The use of X-ray technology for providing two-dimensional images of breast tissue for diagnosis of carcinoma or other abnormalities is well known. X-ray imaging has a number of limitations which are universally recognized by radiologists. In particular, X-ray imaging of breast tissue has the inherent limitation that a mammogram provides only a two-dimensional image of a three-dimensional object.
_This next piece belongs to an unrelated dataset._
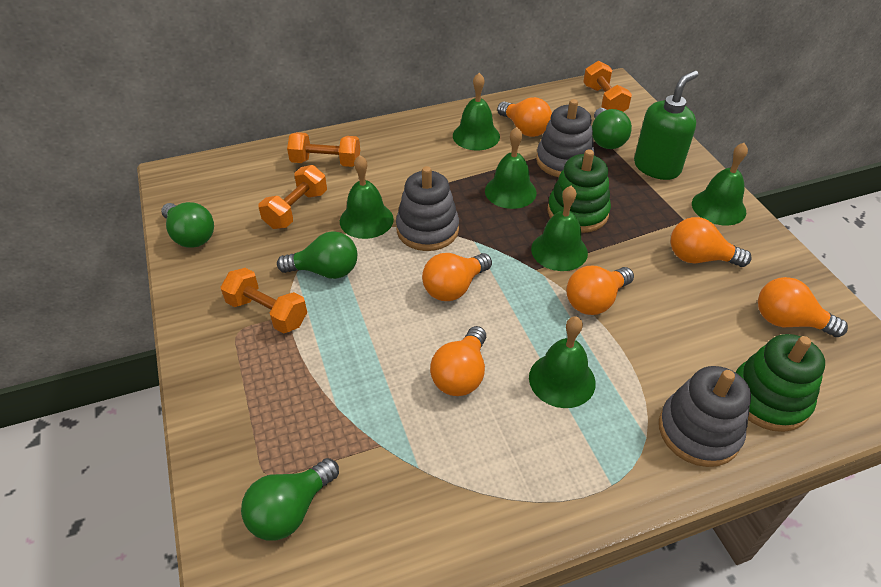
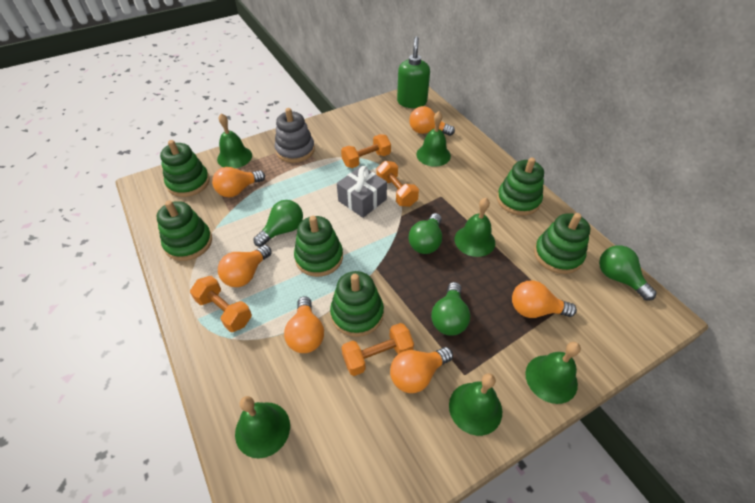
green stacking toy: 2 -> 6
grey gift: 0 -> 1
grey stacking toy: 3 -> 1

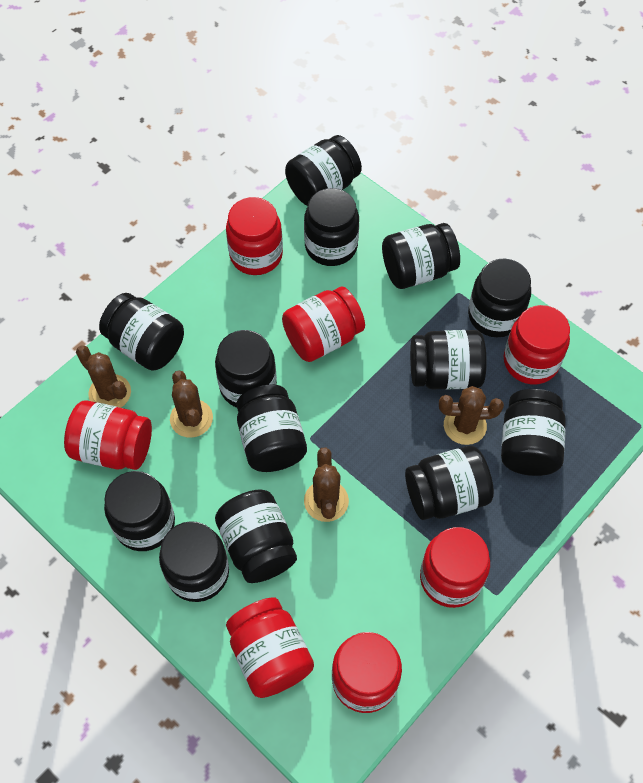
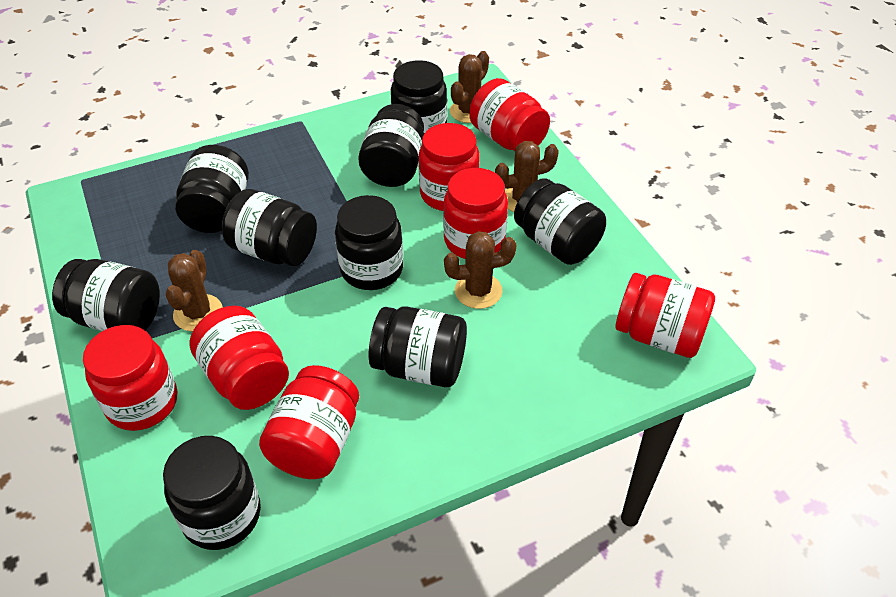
black jar: 13 -> 9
Thus, although a potential area of concern may be indicated on a mammogram, the elevation of the subject area within the breast may be uncertain, leading to a biopsy of broader scope than would otherwise be necessary.
As an alternative to conventional mammography, apparatus has been developed that employs ultrasound technology for breast tissue imaging. Ultrasound imaging devices display echoes received from a piezoelectric transducer as brightness levels proportional to the backscattered echo amplitude. The brightness levels are displayed at the appropriate echo range and transducer position or orientation, resulting in cross-sectional images of the object in a plane perpendicular to the transducer emitting face.
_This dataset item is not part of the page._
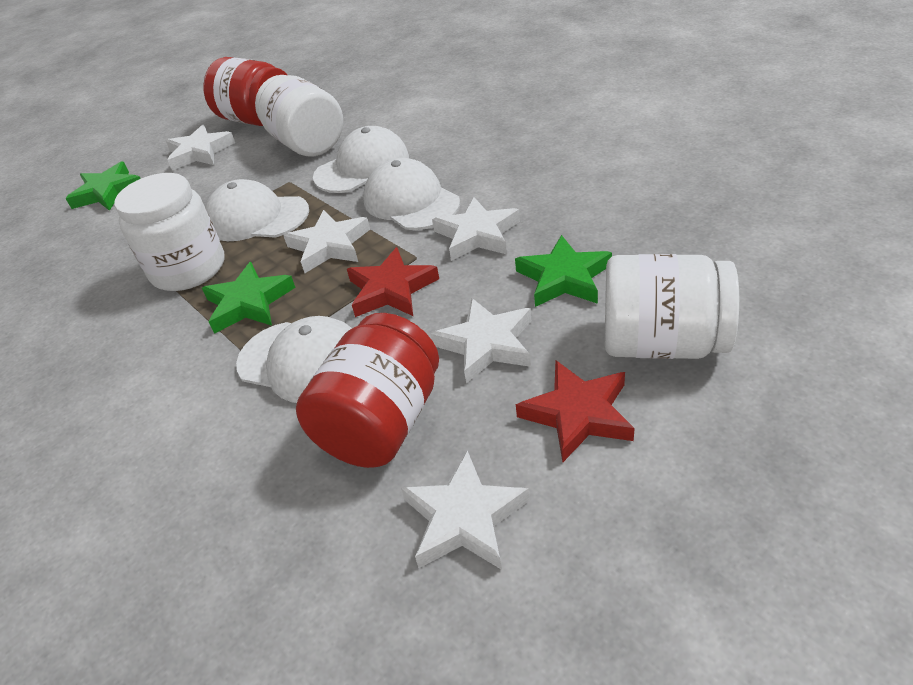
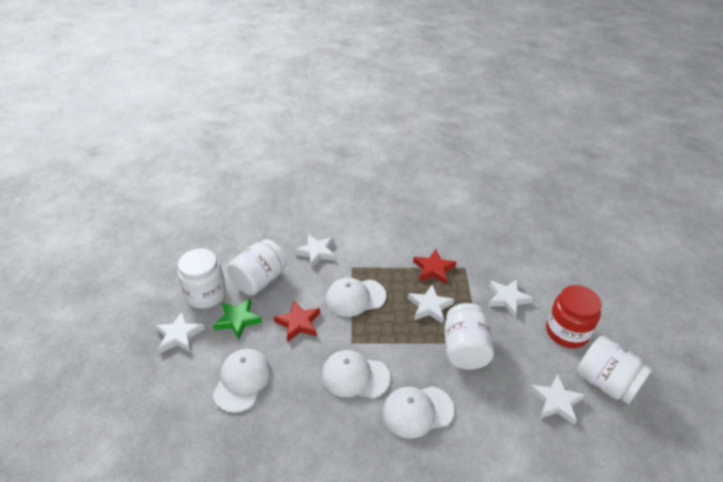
green star: 3 -> 1
red jar: 2 -> 1
white jar: 3 -> 4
It has long been recognized that ultrasound imaging of breast tissue provides some information about internal breast structures that can be obtained only imperfectly, or not at all, with conventional mammography. Thus, there has been a longfelt need to augment the information obtained by mammography with ultrasonic imaging, using either dedicated ultrasound apparatus as described, for example, in Brenden, U.S. Pat. No. 3,765,403, and Taenzer, U.S. Pat. No. 4,434,799, or free-hand techniques, described, for example, in Mendelson, "Ultrasound Secures Place In Breast Ca Management", Diagnostic Imaging, April 1991, pp. 120-129.
A drawback common to the use of both dedicated ultrasonic apparatus and freehand ultrasound examinations to supplement mammography is the inability to provide geometric registration between the mammogram and ultrasound images. This lack of registration results from movement of the breast tissue (and its internal structures) between the compressed shape induced by the mammography apparatus and the shape induced by the dedicated ultrasound apparatus, or in the case of freehand ultrasound examination, direct palpation of the breast tissue.
Conway, "Occult Breast Masses: Use Of A Mammographic Localizing Grid For US Evaluation", Radiology, 181:143-146 (1991) and Brem and Gatewood, "Template Guided Breast Ultrasound", Radiology, 184:872-874 (1992), describe attempts to achieve spatial registration between a mammogram and an ultrasound image by substituting the compression plate, after the mammogram is taken, with a cut-open compression plate that allows insertion of a manually manipulated ultrasound transducer.
The approach described in the above-mentioned articles has several practical drawbacks, including marking the patient's breast with an indelible pen, the increased length of the procedure, the need to have the mammographer present to ensure correct repositioning the patient's breast on the localization grid after the compression plate (used in mammography) is replaced by the cut-open compression plate, and the need for a priori knowledge of where the location of any suspected lesion. Moreover, as noted in the Conway article, even the use of indelible markings on the patient's skin cannot prevent movement of the underlying breast tissue.
In response to longfelt, but unsatisfied, need to provide registered radiologic and ultrasonic image data, the sonomammography methods and apparatus described in co-pending and commonly assigned U.S. patent application Ser. Nos. 08/145,958, filed Oct. 29, 1993, and 08/277,894, filed Jul. 20, 1994, were developed. Those applications describe combined radiologic and ultrasonic imaging apparatus wherein breast tissue remains immobilized while sequentially exposed to both X-rays and ultrasound. Apparatus described as having similar functionality is also disclosed in International Application WO 94/21189.
Applicants have observed, however, that even for apparatus as described in the above applications, wherein the breast tissue remains immobilized during sequential exposure to radiologic and ultrasound imaging, it is still possible to observe regions of the breast where the ultrasound image appears poorly to correlate to the X-ray image.
In view of the foregoing, it would be desirable to provide apparatus and methods for providing ultrasound images of breast tissue that are correlated to an X-ray image of the breast tissue.
It would be still further desirable to provide apparatus and methods capable of correlating geometrically registered X-ray and ultrasound images to provide holographic views of a patient's breast tissue.